* REQUIRED WORK
Copy out each line of the listing below in which the string "unit" occurs.

(MATERIAL PROVIDED Opens)

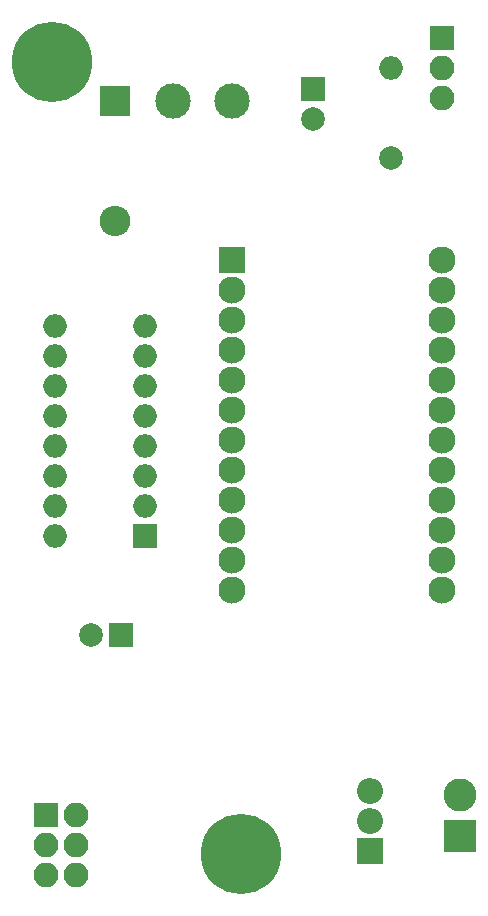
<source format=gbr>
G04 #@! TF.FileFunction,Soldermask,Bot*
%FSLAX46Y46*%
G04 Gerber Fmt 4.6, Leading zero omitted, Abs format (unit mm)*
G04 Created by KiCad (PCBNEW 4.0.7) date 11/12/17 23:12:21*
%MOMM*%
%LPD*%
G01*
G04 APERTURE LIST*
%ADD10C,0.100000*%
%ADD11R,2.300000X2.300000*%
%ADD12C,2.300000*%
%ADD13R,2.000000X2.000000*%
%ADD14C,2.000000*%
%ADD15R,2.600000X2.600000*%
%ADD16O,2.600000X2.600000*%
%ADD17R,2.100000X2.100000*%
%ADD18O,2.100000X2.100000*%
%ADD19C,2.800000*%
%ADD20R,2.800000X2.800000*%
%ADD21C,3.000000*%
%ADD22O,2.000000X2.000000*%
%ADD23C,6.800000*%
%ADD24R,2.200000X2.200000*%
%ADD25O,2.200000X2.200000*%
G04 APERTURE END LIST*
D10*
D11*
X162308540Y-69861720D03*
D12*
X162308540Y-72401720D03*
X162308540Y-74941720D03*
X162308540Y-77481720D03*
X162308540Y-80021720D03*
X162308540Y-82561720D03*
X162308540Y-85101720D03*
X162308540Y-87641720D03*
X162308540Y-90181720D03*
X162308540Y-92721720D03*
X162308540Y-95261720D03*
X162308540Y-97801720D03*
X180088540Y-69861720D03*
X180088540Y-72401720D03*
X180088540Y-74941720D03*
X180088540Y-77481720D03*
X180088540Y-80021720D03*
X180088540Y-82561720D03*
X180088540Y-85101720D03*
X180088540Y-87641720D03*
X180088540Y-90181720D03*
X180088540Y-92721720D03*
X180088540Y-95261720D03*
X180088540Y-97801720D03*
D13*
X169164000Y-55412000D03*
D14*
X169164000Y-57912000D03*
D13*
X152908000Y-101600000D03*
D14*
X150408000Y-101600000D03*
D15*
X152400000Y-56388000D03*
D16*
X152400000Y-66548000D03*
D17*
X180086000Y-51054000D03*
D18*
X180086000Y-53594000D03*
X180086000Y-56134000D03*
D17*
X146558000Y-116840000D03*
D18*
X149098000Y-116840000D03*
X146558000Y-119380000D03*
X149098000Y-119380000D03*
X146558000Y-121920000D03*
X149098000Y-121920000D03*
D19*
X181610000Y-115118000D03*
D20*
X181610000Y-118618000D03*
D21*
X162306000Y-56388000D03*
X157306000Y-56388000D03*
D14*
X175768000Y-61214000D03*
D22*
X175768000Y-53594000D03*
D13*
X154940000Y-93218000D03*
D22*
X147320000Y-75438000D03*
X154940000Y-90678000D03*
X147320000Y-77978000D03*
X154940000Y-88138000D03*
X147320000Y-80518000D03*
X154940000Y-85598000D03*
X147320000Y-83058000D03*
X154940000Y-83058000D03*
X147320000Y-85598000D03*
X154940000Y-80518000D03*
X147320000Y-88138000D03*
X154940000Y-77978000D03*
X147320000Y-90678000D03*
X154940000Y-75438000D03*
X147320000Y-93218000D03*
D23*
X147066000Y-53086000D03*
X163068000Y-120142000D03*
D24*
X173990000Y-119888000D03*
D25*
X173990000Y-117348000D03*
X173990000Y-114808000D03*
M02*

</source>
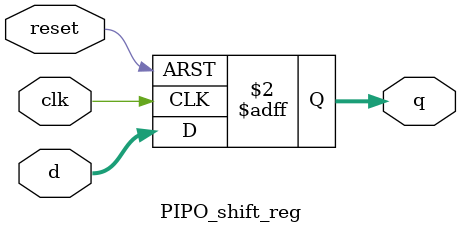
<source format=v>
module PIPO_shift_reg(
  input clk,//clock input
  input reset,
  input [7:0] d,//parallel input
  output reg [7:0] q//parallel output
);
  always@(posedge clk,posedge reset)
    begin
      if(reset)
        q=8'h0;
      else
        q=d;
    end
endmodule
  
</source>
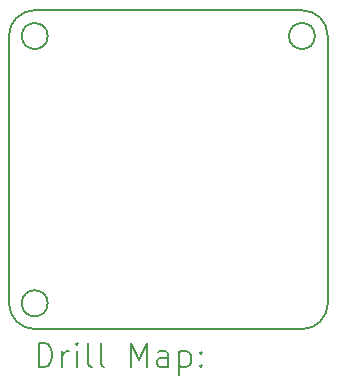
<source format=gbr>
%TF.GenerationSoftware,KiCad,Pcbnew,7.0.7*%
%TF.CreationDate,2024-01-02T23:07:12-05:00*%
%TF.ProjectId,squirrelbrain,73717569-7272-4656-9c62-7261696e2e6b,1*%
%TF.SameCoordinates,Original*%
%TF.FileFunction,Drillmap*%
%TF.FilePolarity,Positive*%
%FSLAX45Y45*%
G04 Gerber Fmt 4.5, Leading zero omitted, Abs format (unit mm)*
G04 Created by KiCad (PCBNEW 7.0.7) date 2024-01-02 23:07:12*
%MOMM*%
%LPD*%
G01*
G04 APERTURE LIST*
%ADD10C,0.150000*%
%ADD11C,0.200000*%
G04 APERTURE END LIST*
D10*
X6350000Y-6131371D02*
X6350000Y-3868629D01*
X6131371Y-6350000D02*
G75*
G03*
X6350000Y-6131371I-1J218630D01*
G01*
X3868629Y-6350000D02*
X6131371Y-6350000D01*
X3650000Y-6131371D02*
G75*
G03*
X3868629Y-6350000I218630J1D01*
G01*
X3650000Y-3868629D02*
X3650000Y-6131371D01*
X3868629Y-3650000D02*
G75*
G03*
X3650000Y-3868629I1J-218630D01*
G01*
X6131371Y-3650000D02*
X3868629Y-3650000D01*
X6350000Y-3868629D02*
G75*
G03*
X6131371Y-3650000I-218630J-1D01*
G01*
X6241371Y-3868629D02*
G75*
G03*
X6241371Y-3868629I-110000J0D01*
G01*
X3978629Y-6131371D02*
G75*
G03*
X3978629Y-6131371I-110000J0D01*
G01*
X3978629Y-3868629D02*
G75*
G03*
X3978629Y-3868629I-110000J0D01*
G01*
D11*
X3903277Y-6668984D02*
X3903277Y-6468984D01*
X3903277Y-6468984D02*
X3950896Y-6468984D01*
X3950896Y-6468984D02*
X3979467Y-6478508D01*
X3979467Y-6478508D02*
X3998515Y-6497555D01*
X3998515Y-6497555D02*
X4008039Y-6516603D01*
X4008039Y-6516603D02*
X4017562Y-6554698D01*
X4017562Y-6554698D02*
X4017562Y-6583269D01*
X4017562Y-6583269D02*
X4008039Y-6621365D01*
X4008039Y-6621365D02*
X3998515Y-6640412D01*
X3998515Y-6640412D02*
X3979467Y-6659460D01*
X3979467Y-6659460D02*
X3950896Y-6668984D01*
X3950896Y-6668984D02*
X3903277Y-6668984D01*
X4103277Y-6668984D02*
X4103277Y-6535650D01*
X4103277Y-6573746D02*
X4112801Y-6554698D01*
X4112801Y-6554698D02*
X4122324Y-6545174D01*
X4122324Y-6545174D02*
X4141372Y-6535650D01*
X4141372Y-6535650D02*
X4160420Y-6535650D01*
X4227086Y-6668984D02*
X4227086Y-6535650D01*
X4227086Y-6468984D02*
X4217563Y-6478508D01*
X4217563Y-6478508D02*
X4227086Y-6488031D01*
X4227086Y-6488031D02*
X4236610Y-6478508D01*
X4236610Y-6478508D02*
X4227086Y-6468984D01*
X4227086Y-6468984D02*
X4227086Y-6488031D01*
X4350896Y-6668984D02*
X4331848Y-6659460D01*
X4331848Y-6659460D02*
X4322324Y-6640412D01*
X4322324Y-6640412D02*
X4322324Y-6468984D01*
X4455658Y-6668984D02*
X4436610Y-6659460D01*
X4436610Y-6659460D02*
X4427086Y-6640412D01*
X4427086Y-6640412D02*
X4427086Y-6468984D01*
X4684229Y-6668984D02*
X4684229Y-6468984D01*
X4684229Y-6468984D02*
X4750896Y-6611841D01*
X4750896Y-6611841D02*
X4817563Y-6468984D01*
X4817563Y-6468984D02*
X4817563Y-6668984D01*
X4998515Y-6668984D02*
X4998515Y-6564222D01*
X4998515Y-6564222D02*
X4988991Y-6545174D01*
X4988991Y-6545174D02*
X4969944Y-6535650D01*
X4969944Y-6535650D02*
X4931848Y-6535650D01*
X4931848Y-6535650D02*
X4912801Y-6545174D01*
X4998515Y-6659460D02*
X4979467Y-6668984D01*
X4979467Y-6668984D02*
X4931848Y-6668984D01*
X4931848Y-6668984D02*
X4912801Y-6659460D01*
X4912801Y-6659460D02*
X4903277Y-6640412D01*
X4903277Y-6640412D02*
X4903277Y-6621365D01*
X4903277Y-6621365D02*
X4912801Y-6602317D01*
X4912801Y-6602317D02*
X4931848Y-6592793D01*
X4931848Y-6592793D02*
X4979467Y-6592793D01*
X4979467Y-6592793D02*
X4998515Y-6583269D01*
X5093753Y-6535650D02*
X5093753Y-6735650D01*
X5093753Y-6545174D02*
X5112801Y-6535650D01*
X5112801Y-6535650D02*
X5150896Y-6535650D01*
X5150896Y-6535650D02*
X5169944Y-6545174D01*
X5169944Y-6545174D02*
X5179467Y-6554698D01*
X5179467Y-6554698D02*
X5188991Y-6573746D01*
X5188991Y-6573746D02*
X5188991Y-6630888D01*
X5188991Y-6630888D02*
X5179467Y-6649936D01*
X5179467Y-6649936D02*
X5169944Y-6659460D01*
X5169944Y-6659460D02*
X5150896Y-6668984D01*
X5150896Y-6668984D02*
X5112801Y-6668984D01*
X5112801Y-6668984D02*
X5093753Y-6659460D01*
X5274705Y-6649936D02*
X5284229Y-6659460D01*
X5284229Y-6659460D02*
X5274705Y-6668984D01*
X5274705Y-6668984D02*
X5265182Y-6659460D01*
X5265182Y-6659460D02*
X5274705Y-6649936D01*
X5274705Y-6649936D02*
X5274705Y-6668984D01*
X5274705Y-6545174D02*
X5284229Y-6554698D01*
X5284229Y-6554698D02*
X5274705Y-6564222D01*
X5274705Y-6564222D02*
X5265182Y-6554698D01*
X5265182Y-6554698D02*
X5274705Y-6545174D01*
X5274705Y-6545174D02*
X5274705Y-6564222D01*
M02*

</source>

(MATERIAL PROVIDED Closes)

* SOLUTION TO THIS EXERCISE
G04 Gerber Fmt 4.6, Leading zero omitted, Abs format (unit mm)*
G04 Gerber Fmt 4.5, Leading zero omitted, Abs format (unit mm)*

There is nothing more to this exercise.